Digital Ground: Architecture, Pervasive Computing, and Environmental Knowing, by Malcolm McCullough is about Pervasive Computing from an architect’s point of view. Design will be an important factor in pervasive computing; without it the embedding of computers in everyday life will be overwhelming. There will be “information pollution,” with too many gadgets too handle. As McCullough wrote, “You don’t have to distrust technology to want to keep it in its place (p. 3).”

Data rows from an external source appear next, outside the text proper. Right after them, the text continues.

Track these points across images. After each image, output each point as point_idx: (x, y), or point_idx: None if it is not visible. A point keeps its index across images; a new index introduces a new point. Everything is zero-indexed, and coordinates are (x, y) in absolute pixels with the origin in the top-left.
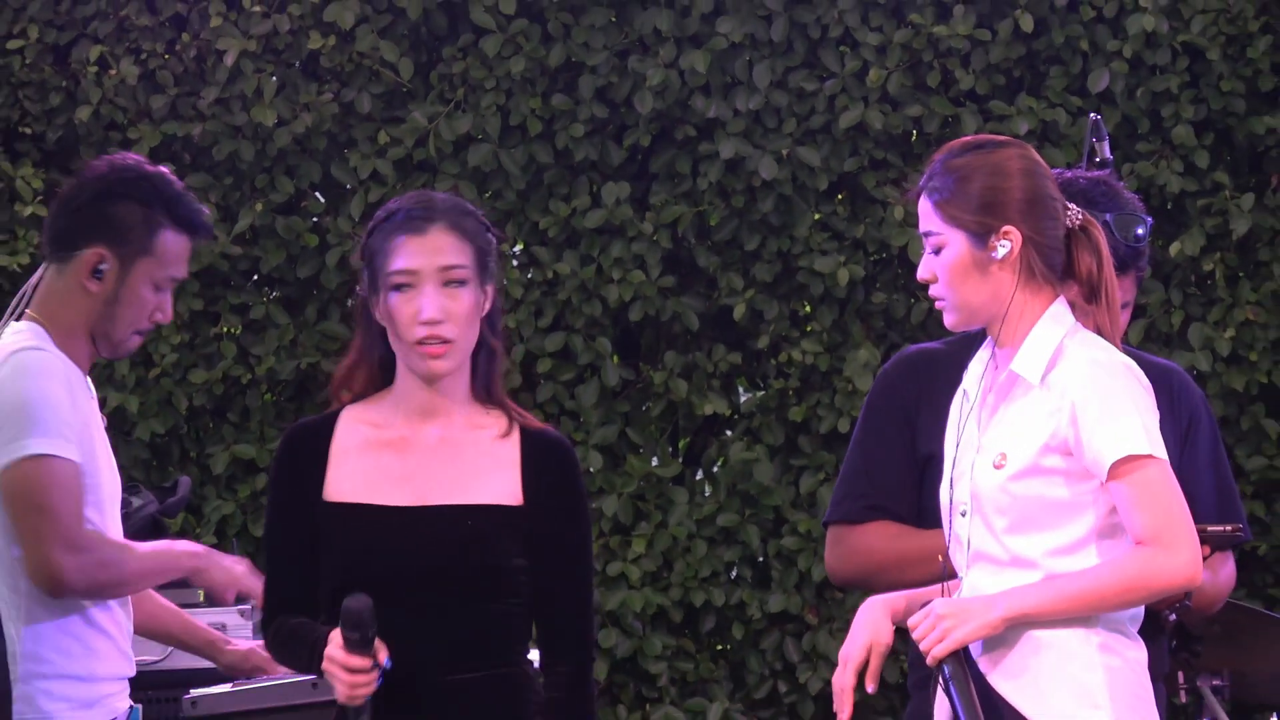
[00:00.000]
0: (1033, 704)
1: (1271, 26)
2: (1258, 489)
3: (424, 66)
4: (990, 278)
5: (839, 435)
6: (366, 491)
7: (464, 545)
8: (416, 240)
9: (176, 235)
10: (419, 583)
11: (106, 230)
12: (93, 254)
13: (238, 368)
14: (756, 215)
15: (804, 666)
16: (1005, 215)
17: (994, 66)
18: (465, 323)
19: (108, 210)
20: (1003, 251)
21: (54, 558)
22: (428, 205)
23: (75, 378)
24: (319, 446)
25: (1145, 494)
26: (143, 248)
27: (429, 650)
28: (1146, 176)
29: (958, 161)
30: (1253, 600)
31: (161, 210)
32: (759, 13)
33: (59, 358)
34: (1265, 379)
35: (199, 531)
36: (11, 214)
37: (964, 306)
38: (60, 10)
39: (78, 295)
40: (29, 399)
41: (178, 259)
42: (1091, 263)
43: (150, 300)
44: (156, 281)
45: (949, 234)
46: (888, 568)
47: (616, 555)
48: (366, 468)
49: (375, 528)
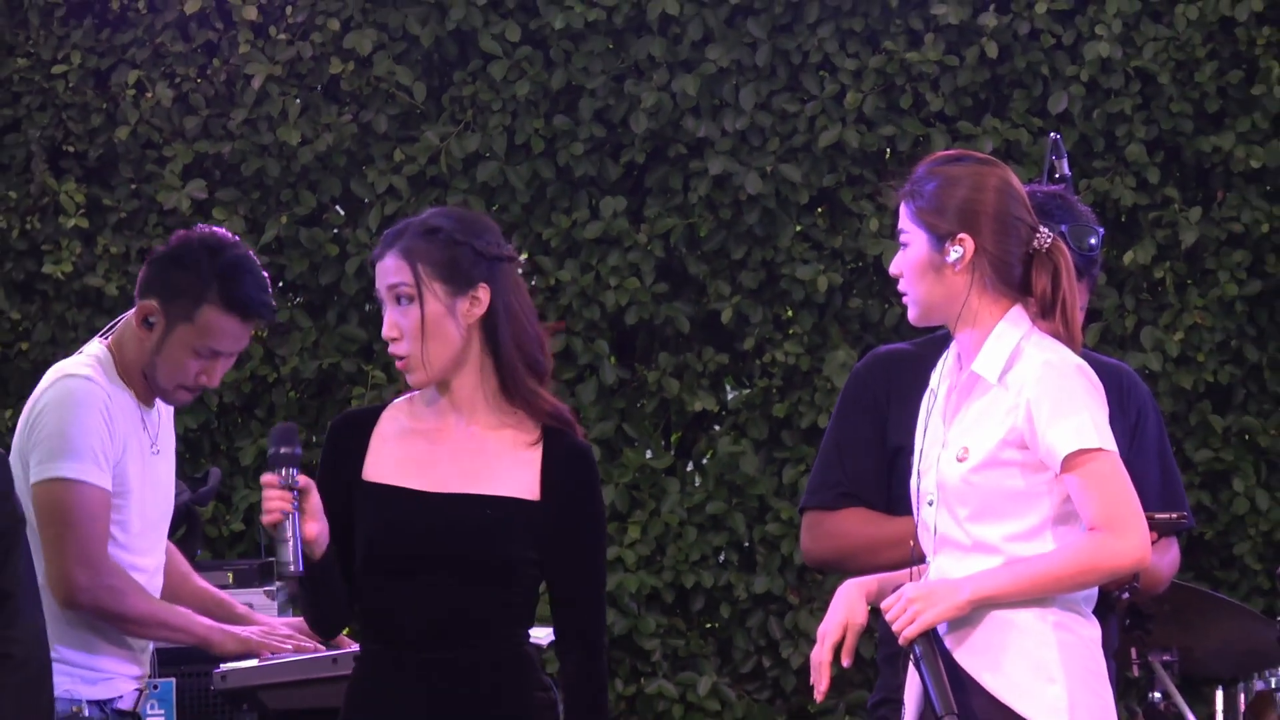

The new field of interaction design mediates how significant technologies will be in our lives by deciding how many degrees of interactivity there will be between humans and computing objects. With ubiquitous computing, there will be microchips in everything around us. In fact, there nearly already are. At Intel less than one-quarter of the chips made actually go into computers. The need for interaction designers is especially clear when one considers MIT’s Project Oxygen’s glimpse of the future, “In the future, computation will be human-centered. It will be freely available everywhere like batteries and power-sockets, or oxygen in the air we breathe. It will enter into the human world, handling our goals and needs and helping us to do more while doing less (p. 7).” Interaction designers need to take a hand in pervasive computing to stop information pollution from overwhelming users. “Its purveyors assume no more responsibility for information pollution than nineteenth-century industrialists did for dumping sludge in the river (p. 17).” Interaction designers must be architects, sociologists, psychologists, and management consultants all rolled into one in order to keep a firm hold on pervasive computing.

We are experiencing a paradigm shift from computers to computing, from cyberspace to ubiquitous computing. “Information technology has become ambient social infrastructure. This allies it with architecture. No longer just made of objects, computing now consists of situations (p. 21).” Users have certain expectations of what computing and technology will do to their lives. Interaction designers have to monitor “expectation management,” because “What technology can do may not be so important as what we want to do with it, and whether that is reasonable (p. 23).” With pervasive computing, the desktop computer will be obliterated. It has already been around for twenty years, a record for a piece of information technology. The technology and information that is having trouble being contained within the PC will be unleashed, “Pervasive computing has been hailed as an escape from the desktop and a chance to start over. On the other hand, unless design can intervene, it is also a chance for computer technology to become even worse, and far less escapable (p. 68).”

McCullough fears that designers and users are ignoring the new trend of ubiquitous computing. He fears that through their ignorance it is falling into the hands of major corporations and governments, who will use it for surveillance purposes. The fear of surveillance does not scare people as much as it should, however, because the benefits of computing outweigh this negative. Also, McCullough points out, “omnicompetance” will be low. There will be too much information gathered through the type of surveillance that can come through ubicomp, and not enough communication or time to keep track of it all. Once pervasive computing is paid attention to by interaction designers, it will be put in the periphery. It will become invisible, so as to be simple for users to adapt to in their lives, “…information appliances let you carry out particular activities without having to be aware of any computers that may be involved (p. 70).”

This book was meant to be a manual for architects looking to become intellectual designers. Although it was a bit bogged down with architectural jargon, it was still an interesting look at the futuristic trend of ubiquitous computing.